--- Records for the task ---

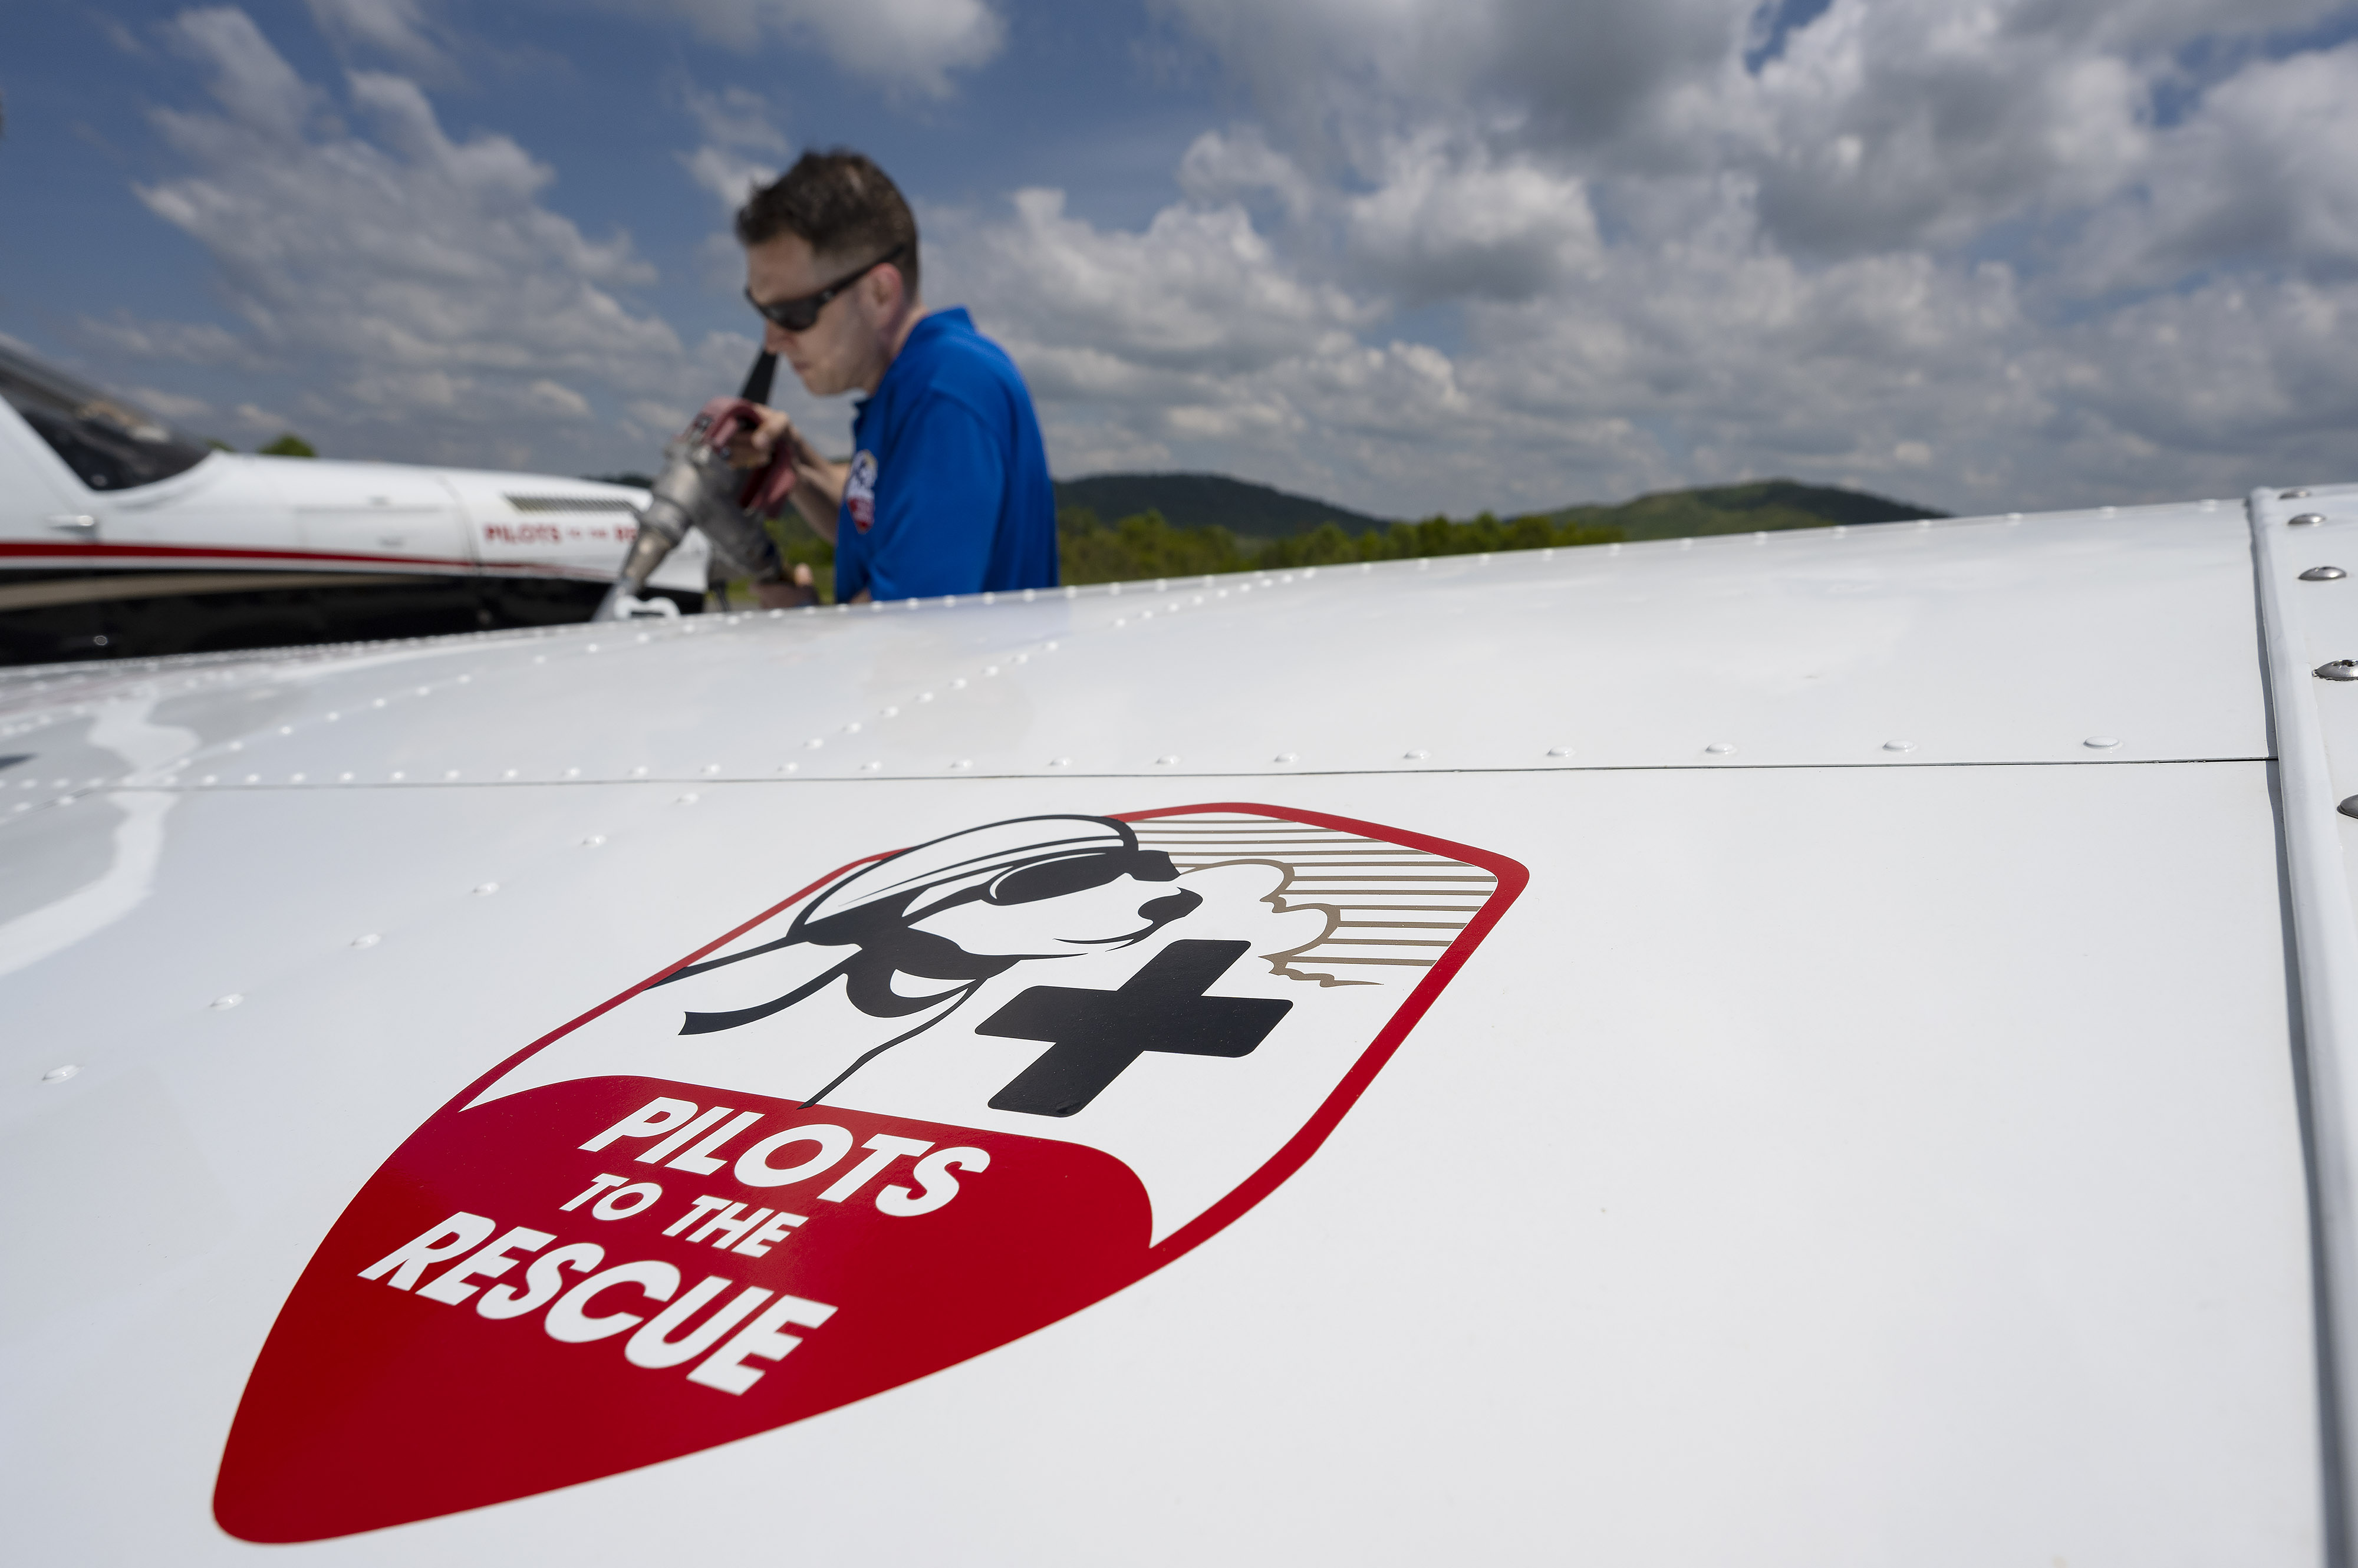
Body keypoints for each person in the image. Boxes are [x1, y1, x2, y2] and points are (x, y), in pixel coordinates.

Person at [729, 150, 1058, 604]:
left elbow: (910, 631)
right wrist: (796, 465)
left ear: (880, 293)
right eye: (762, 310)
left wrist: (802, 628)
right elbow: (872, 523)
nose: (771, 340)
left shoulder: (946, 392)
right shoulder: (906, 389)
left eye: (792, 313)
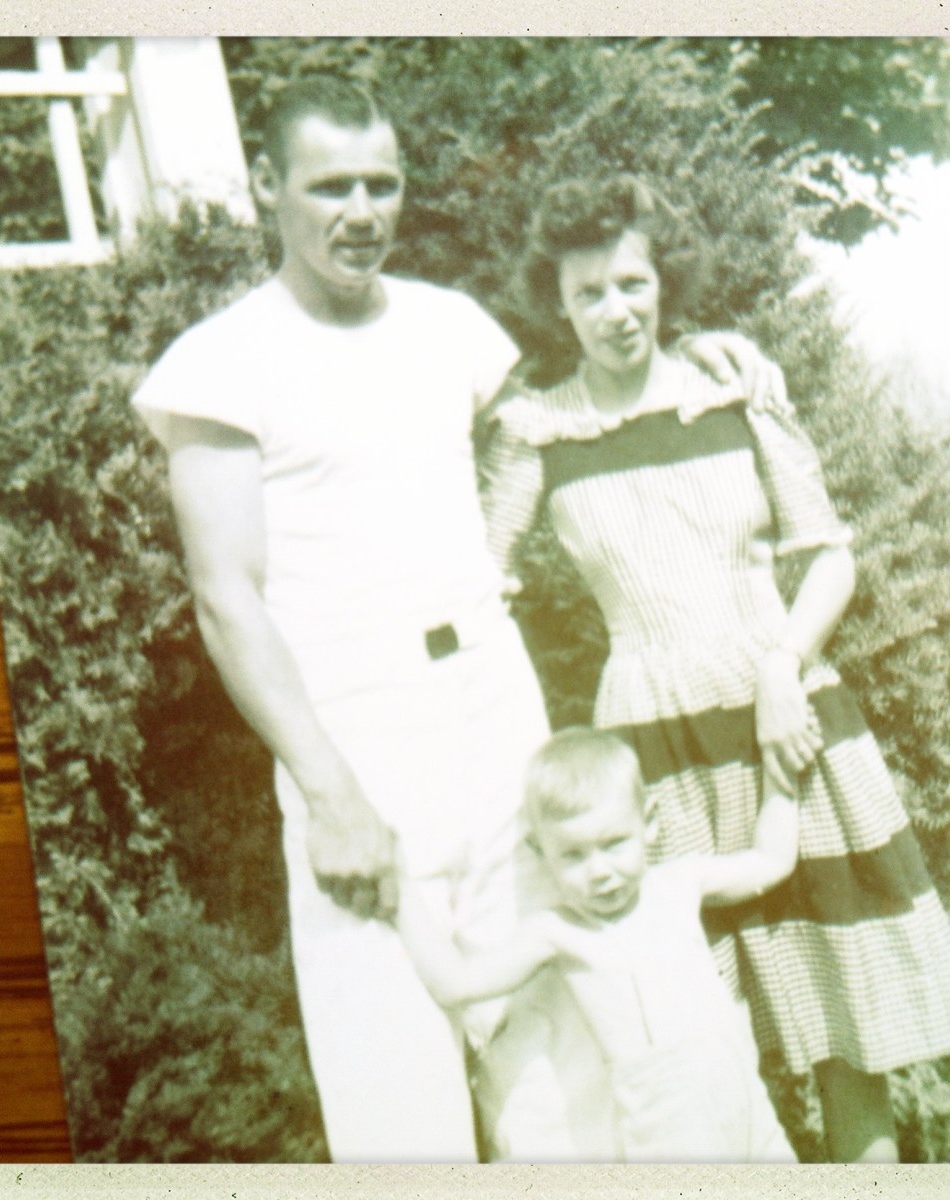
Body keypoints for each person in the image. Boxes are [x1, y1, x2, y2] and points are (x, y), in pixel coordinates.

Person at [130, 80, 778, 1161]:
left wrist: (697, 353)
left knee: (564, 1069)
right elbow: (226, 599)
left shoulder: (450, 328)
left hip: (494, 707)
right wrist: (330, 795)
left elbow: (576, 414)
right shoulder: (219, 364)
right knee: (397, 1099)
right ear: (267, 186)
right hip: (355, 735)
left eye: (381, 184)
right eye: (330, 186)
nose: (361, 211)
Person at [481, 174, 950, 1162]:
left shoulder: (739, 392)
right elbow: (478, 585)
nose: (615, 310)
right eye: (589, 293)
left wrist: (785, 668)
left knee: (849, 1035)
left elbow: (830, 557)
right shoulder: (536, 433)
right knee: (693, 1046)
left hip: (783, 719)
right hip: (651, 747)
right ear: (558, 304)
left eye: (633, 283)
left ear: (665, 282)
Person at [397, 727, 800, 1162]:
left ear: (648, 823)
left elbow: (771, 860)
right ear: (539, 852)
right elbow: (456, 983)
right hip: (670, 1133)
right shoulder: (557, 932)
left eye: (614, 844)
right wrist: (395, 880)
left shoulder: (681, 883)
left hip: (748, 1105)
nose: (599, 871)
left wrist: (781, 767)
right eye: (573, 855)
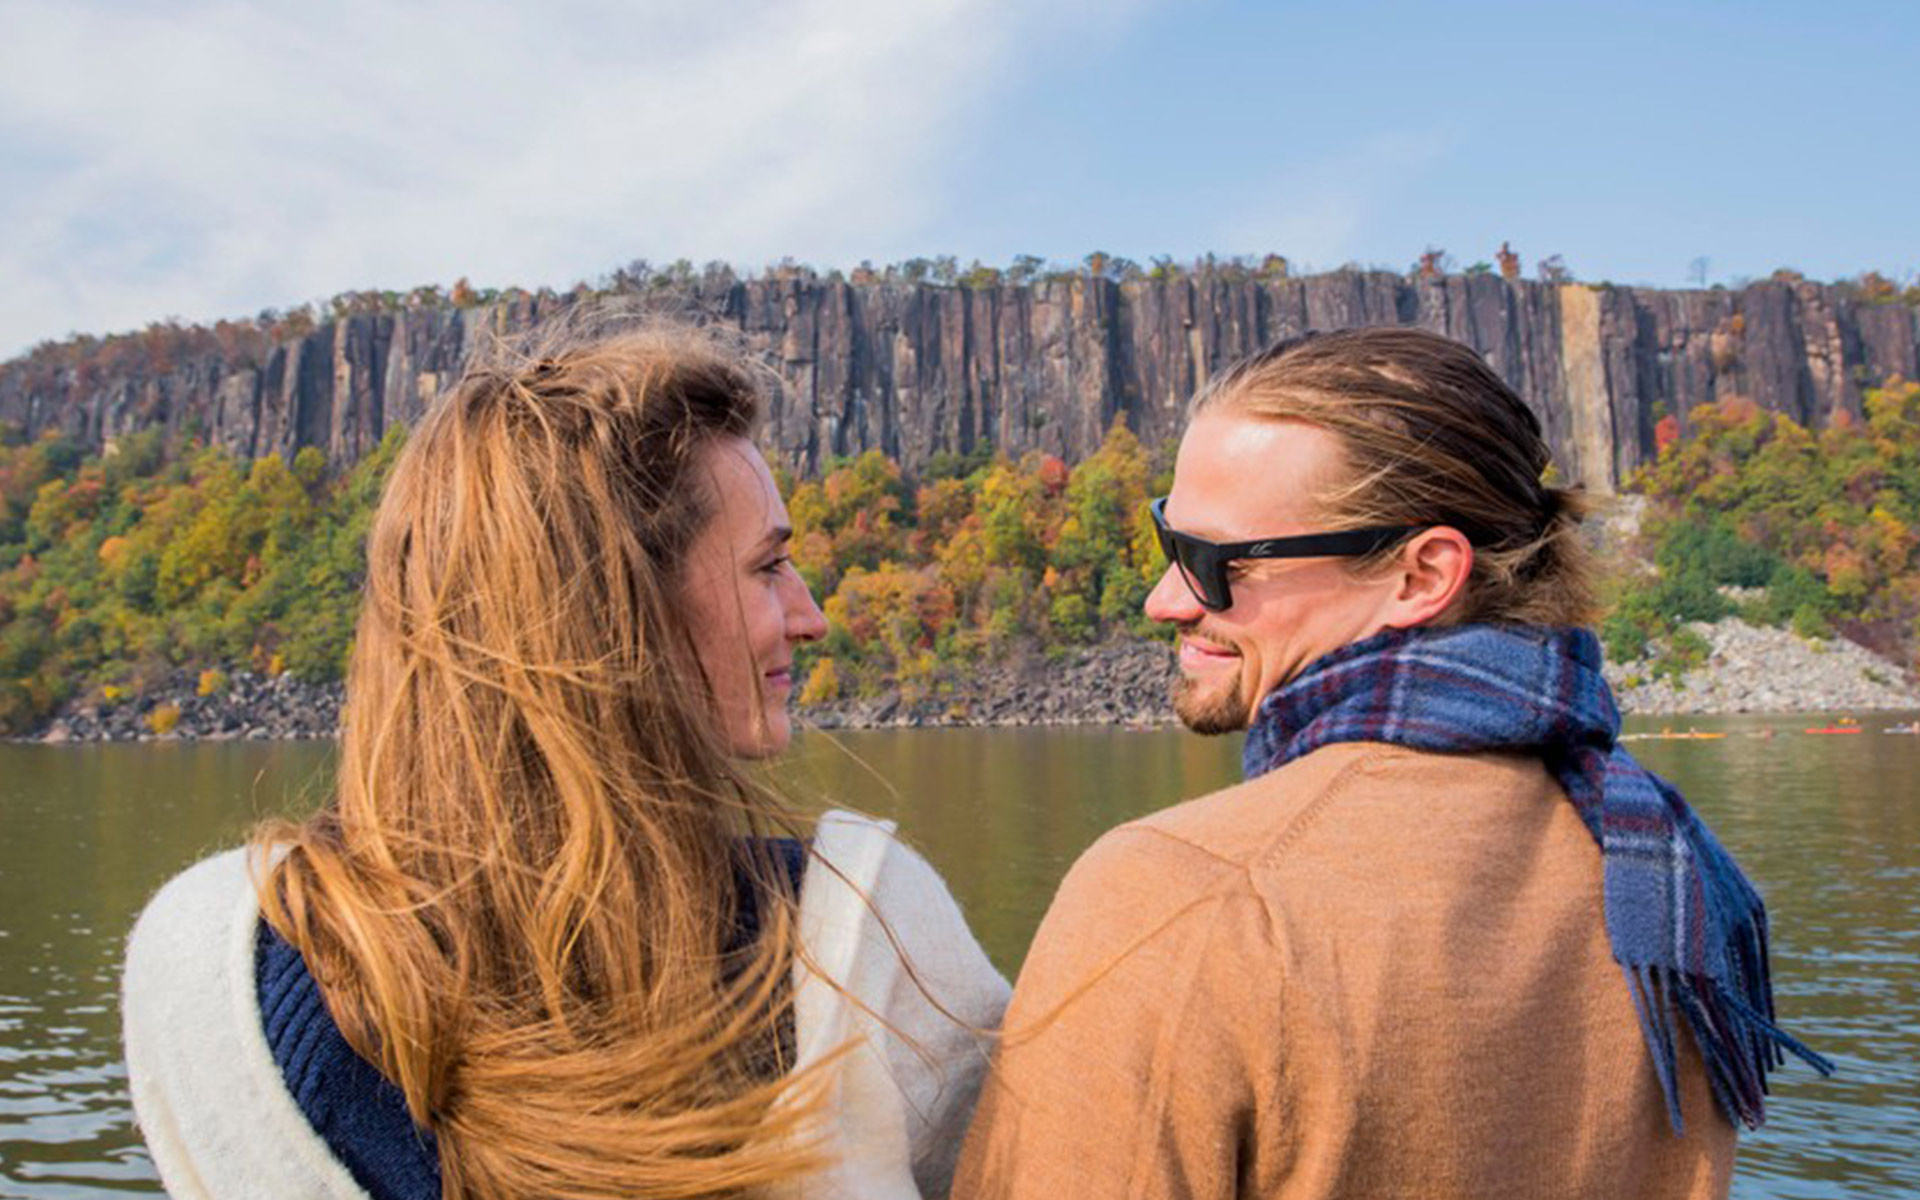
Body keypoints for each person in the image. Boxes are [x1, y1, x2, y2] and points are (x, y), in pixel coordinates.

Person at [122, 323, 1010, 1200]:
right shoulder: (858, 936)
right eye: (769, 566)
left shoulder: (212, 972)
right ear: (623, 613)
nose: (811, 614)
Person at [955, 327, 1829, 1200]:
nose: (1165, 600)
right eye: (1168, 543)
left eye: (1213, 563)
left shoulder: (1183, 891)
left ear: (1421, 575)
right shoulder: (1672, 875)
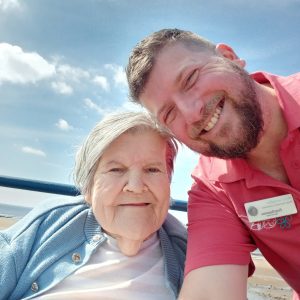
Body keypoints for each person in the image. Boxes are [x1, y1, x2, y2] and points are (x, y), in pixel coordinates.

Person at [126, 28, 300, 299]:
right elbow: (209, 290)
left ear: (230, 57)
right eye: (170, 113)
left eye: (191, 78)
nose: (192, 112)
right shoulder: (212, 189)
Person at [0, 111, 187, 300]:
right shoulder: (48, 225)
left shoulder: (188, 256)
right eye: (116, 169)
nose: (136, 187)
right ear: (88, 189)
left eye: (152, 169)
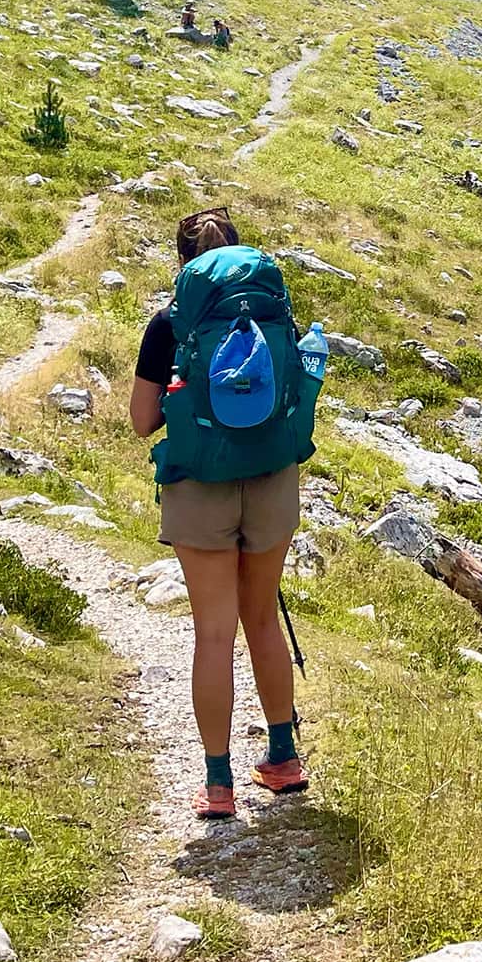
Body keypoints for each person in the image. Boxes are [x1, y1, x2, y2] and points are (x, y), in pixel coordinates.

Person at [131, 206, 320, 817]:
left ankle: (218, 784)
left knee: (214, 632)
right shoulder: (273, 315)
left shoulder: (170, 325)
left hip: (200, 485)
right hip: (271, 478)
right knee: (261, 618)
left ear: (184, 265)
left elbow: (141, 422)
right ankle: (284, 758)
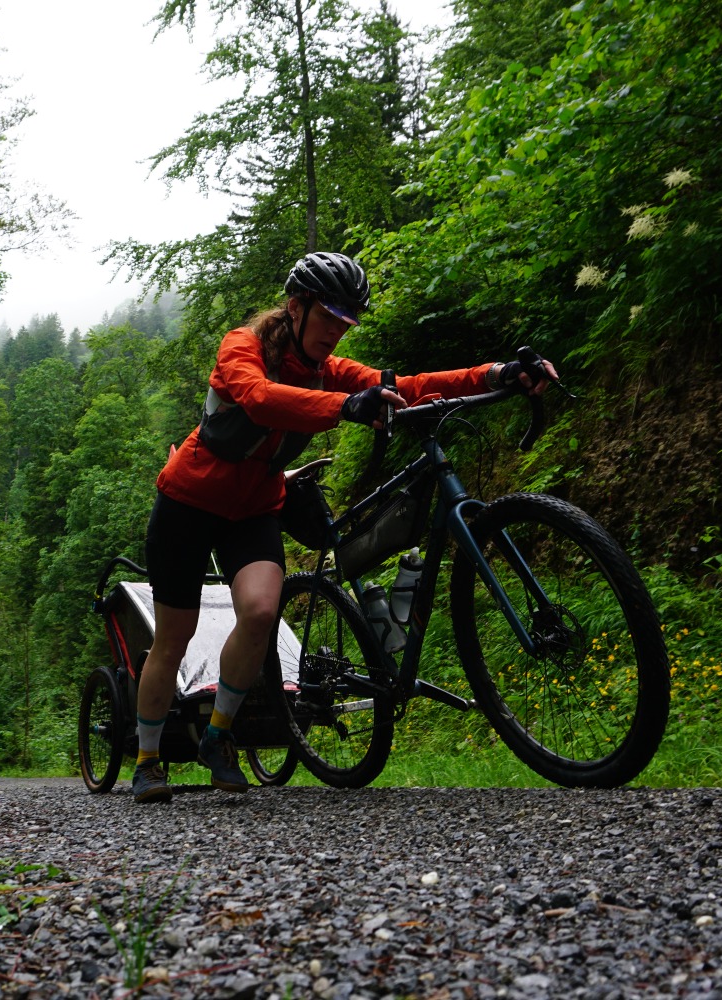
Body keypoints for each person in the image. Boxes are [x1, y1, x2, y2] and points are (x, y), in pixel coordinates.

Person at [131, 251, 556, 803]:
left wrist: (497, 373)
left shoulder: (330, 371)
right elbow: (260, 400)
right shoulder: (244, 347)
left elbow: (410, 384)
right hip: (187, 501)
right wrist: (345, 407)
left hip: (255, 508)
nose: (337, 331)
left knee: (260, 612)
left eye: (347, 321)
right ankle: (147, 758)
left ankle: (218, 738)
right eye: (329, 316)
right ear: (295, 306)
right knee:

---

**Work required**
Print once more, exactly, the lines that start at the top of the records above and end at the line with "left eye: (792, 313)", skipping all pictures.

**Answer for this exercise**
Body keypoints for each person in the image. Boxes are [x1, y1, x2, y2] and points are (x, y), in pixel coordinates.

Person at [729, 150, 1058, 604]:
left elbow: (910, 631)
right wrist: (796, 465)
left ear: (880, 293)
right eye: (762, 310)
left wrist: (802, 628)
right elbow: (872, 523)
nose: (771, 340)
left shoulder: (946, 392)
right shoulder: (906, 389)
left eye: (792, 313)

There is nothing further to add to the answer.